Mon travail de sculpteur, et conséquemment mon rapport avec l’ « espace », consiste d’abord à investir un lieu et faire en sorte que ma sculpture s’y intègre bien. J’aspire à ce que celle-ci soit saisie d’un premier coup d’œil. Je veux à la fois provoquer et privilégier cette approche simple et directe pour ainsi faire porter un message accompagné de ces mêmes caractéristiques. Ce message parle souvent de « mouvement » et des « émotions » qu’il provoque. On doit comprendre par « mouvement » un déplacement continu de la masse et des volumes et par « émotions », une déstabilisation ou un engagement des perceptions visuelles et tactiles et des significations qui s’ensuivent. L’œuvre incite à créer une synthèse particulière. L’œuvre peut aussi suggérer une émotion issue d’un espace rationnel et d’un espace intuitif, concentrer une tension et la libérer.
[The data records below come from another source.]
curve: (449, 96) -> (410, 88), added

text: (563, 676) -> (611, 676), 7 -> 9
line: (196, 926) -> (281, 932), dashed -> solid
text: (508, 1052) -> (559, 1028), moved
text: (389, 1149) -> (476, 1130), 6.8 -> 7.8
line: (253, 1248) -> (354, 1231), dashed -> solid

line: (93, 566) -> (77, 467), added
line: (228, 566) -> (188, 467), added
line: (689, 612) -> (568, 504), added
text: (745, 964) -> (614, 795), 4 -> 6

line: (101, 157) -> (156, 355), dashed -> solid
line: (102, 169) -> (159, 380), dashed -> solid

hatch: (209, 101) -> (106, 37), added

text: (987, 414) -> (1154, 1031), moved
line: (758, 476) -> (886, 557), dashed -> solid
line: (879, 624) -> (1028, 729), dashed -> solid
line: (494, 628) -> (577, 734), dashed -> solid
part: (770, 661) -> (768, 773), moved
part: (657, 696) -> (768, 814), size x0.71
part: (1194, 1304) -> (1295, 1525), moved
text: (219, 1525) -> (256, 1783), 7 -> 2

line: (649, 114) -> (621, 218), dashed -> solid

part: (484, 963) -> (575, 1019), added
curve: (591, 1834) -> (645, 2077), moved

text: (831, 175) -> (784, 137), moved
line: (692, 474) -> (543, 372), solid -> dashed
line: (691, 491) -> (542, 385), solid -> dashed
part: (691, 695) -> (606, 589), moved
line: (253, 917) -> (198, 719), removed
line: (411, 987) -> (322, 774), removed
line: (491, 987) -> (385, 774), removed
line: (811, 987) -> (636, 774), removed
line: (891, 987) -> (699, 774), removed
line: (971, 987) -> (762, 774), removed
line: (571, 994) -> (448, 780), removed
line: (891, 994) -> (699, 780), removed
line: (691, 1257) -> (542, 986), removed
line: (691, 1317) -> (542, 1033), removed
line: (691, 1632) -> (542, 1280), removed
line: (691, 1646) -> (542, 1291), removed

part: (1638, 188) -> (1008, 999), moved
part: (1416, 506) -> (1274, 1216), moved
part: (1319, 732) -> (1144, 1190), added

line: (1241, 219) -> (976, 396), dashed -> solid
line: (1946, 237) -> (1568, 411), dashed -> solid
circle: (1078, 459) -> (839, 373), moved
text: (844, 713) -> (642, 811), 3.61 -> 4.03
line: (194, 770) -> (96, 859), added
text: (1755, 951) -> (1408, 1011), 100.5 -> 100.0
Et parmi les considérations inhérentes à cette volonté d’intégration, le respect et la fidélité au lieu m’ont poussé à inclure ces mêmes valeurs au matériau. Quelques exemples : le bois dans sa structure, sa nature, sa texture; l’acier en plaque dans ses plans et ses surfaces, sa tension et sa flexibilité; le béton dans sa plasticité et sa malléabilité; la pierre dans l’essence même de sa structure et dans les surfaces et les textures qui peuvent en découler.
Cet espace dans l’œuvre est sculpté. Je veux dire par là façonné, transformé, modelé dans sa masse et ses volumes. Mais aucune trace d’usinage, aucune forme angulaire manufacturée, aucun artifice d’origine « industrielle » ne doit transparaître dans l’œuvre. Elle est là par elle-même, comme si elle avait toujours été là, ou tout au moins conçue pour être là, appartenant totalement au lieu.
Je souhaiterais que l’œuvre renvoie le spectateur à lui-même, consciemment ou non. Provoquer chez celui qui regarde le même mouvement porteur d’émotions (déstabilisation ou engagement de perceptions nouvelles) que celui de la sculpture.